No fundo, o mercado faz com a equipe econômica de hoje o mesmo que a oposição fez em 2015 com o governo Dilma. Acusa-o de prometer uma coisa e fazer outra. Durante a campanha para a eleição de 2014, na qual superou Aécio Neves (PSDB) por poucos votos, Dilma garantiu que não haveria arrocho às custas dos mais pobres e que benefícios trabalhistas não seriam reduzidos. “Nem que a vaca tussa”, disse. Reeleita, porém, nem foi preciso a vaca tossir. Ela logo elevou impostos sobre gasolina, operações financeiras e cosméticos. E mudou normas trabalhistas, entre outras, o seguro-desemprego. Também vetou a correção da tabela do Imposto de Renda, o que atingiu em cheio a classe média. A oposição considerou essas medidas estelionato eleitoral, até porque Dilma nomeou para o Ministério da Fazenda um economista fiscalista radical, Joaquim Levy, conhecido como “mão de tesoura”.

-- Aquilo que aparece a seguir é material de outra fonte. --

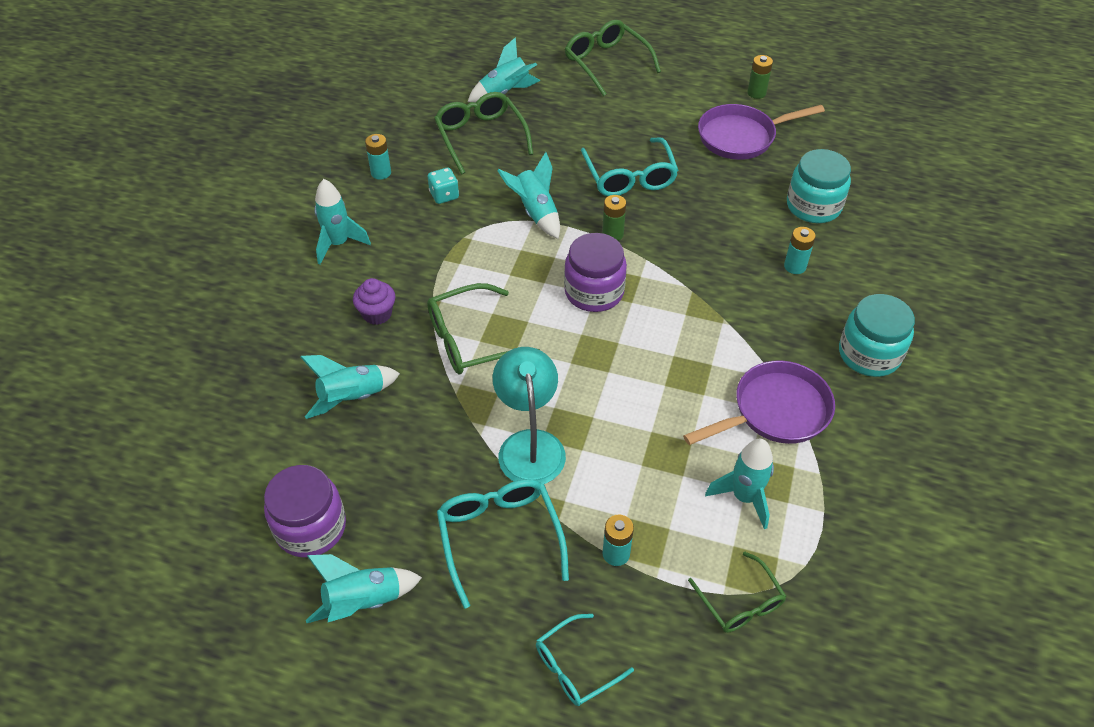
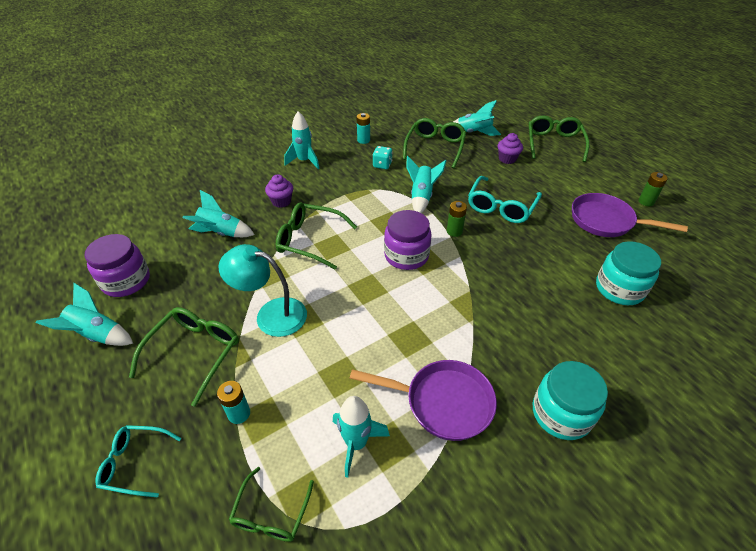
camera: 40 degrees right, 5 degrees down
turquoise glasses [437,479,569,609] -> green glasses [129,307,239,407]
turquoise lamp [493,347,566,484] -> turquoise lamp turned 105 degrees counterclockwise [218,244,307,337]
turquoise battery [784,227,816,274] -> none
none -> purple cupcake [498,133,523,164]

Guedes estaria cometendo estelionato eleitoral pela razão oposta. Durante a campanha de Bolsonaro, ele prometeu adotar uma política econômica ultraliberal, com rigorosa austeridade fiscal, corte implacável de gastos, forte contenção de salários, demissão de servidores públicos e privatização de estatais. Seja lá como for, por razões políticas ou pela crise sanitária, Guedes não entregou o prometido nos dois primeiros anos de governo, com exceção da decantada reforma da Previdência. E a continuidade da pandemia indica que o “Posto Ipiranga” não conseguirá entregar muito mais em 2021. Mas o mercado quer sangue.
Estão em choque o populismo e o terrorismo fiscal, ambos altamente danosos.
Mudando completamente de assunto, observe o símbolo acima. Você está cansado de vê-lo por aí, em estacionamentos. Mas, algo o incomoda? Se não, provavelmente não é idoso. O leitor Humberto Viana Guimarães é. Ele leu coluna neste espaço, meses atrás, com o título “Clichês que aborrecem e eufemismos inócuos” e diz ter se divertido muito. E também fez uma observação sobre o preconceito exalado por esse símbolo. O assunto veio à baila porque as denúncias de violência contra idosos aumentaram 72% durante a pandemia. Foram de 62 mil no país de janeiro a setembro.
Guimarães irrita-se com esse símbolo que identifica vagas para idosos em estacionamentos, sempre de um velho curvado, com uma bengala na mão. Diz que tem 70 anos, postura correta, não usa bengala e faz diariamente três horas de exercícios físicos.
Ele tem razão. Um senhor naquelas condições provavelmente não estaria dirigindo um carro e não precisaria da vaga. A placa indica flagrante preconceito.
Tramita há anos no Congresso um projeto de lei que proíbe o uso de símbolo pejorativo de idoso. Mas será que isso precisaria de lei?